> **Selection**
## Begin

When we experience the issue, we don't see any actively running metabase queries (via select * from stv_recents where status = 'Running'). However, we do see locks on tables, and the pids holding the locks are owned by metabase.

@camsaul
Copy link
Member

camsaul commented Jan 22, 2020

@gnilrets Are they some sort of ExclusiveLocks? Could you join against stl_query and post querytxt for one of the queries (redacting identifiers as needed)? It would be useful for debugging whether it's a normal user-facing query or a background sync query.

For regular Metabase queries at least it already looks like they're running with

TRANSACTION ISOLATION: :transaction-read-uncommitted
TYPE:                  :type-forward-only
HOLDABILITY:           :close-cursors-at-commit
CONCURRENCY:           :concur-read-only

which shouldn't require any exclusive locks. I'll have to check the MB sync queries.

@gnilrets
Copy link

@camsaul . It just happened. If I run select * from stv_recents where status='Running', I get no queries that are being run by metabase. However, if I run the following query, I see that metabase is holding locks on some tables:

select
  svv_transactions.txn_owner,
  svv_transactions.txn_db,
  svv_transactions.xid,
  svv_transactions.pid,
  svv_transactions.txn_start,
  svv_transactions.lock_mode,
  svv_transactions.relation as table_id,
  pg_class.nspname as "schema",
  nvl(trim(stv_tbl_perm."name"),pg_class.relname) as tablename,
  svv_transactions.granted,pg_locks.pid as blocking_pid ,
  datediff(s,svv_transactions.txn_start,getdate())/86400||' days '||datediff(s,svv_transactions.txn_start,getdate())%86400/3600||' hrs '||datediff(s,svv_transactions.txn_start,getdate())%3600/60||' mins '||datediff(s,svv_transactions.txn_start,getdate())%60||' secs' as txn_duration,
  stl_query.querytxt
from
  svv_transactions
left join (
     select pid,relation,granted from pg_locks group by 1,2,3
) pg_locks
on
  svv_transactions.relation=pg_locks.relation
  and svv_transactions.granted='f'
  and pg_locks.granted='t'
left join (
     select * from stv_tbl_perm where slice=0
) stv_tbl_perm
on
  svv_transactions.relation=stv_tbl_perm.id
left join (
  select pg_class.oid, pg_class.relname, pg_namespace.nspname from pg_class inner join pg_namespace on pg_class.relnamespace = pg_namespace.oid
)
  pg_class
on
  svv_transactions.relation=pg_class.oid
left join
  stl_query
on
  stl_query.pid = svv_transactions.pid
  and stl_query.xid = svv_transactions.xid
where
  svv_transactions.relation is not null
order by
  svv_transactions.txn_start
;

And here's the results (I've reduced some of the output to focus just on the tables locked by metabase and the queries waiting for metabase to release the locks). My query (run by the de_jobs user) is waiting for locks on tables held by the metabase user, which have been locked for over 7 hours even though no queries are actively running.

## End

> **Stored records**

## Begin

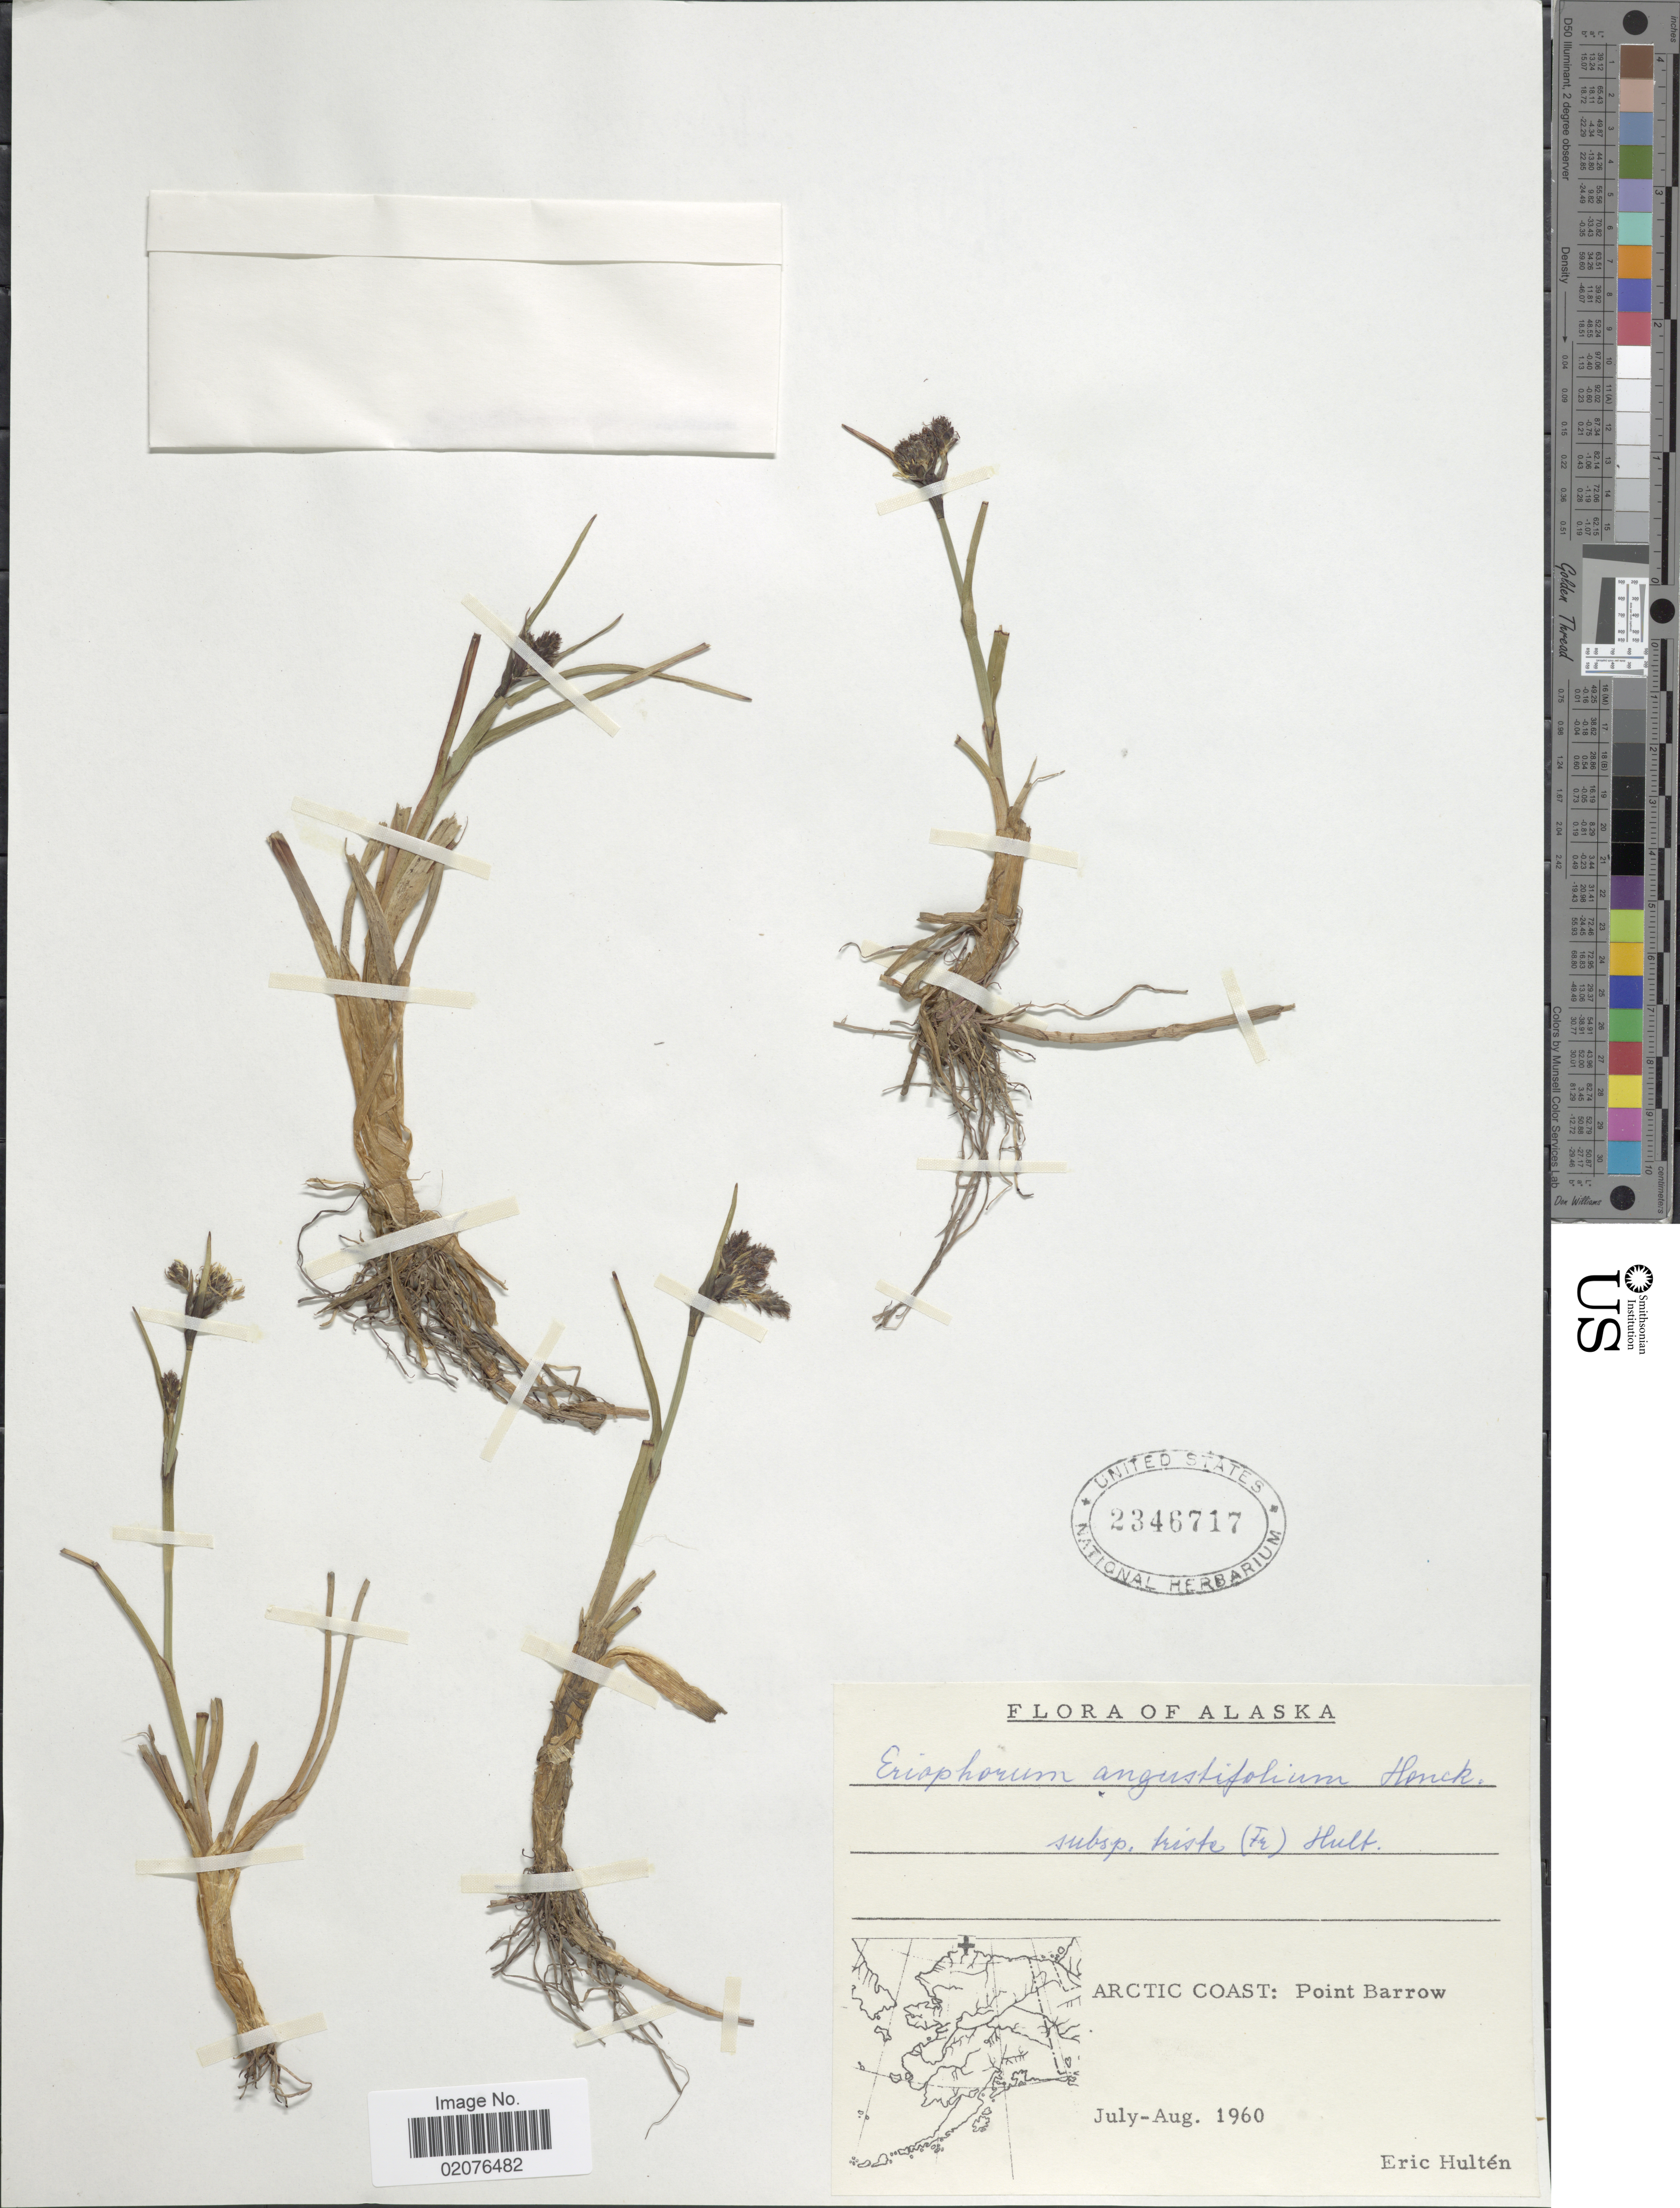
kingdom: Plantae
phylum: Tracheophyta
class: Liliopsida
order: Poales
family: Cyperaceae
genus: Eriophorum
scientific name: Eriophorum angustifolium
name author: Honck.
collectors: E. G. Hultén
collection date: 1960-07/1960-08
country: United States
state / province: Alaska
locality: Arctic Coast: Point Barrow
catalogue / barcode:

## End

> **Parts of the exercise**
**A.** According to the thread, for how long have the tables held by the metabase user been locked?
**B.** Rewrite the part of the thread that begins at "For regular Metabase" and stops after "MB sync queries.", switching "exclusive locks" to "table locks".
The entries are not needed for anything that follows.

> **Solved problems**
**A.** For over 7 hours.

**B.**
For regular Metabase queries at least it already looks like they're running with

TRANSACTION ISOLATION: :transaction-read-uncommitted
TYPE:                  :type-forward-only
HOLDABILITY:           :close-cursors-at-commit
CONCURRENCY:           :concur-read-only

which shouldn't require any table locks. I'll have to check the MB sync queries.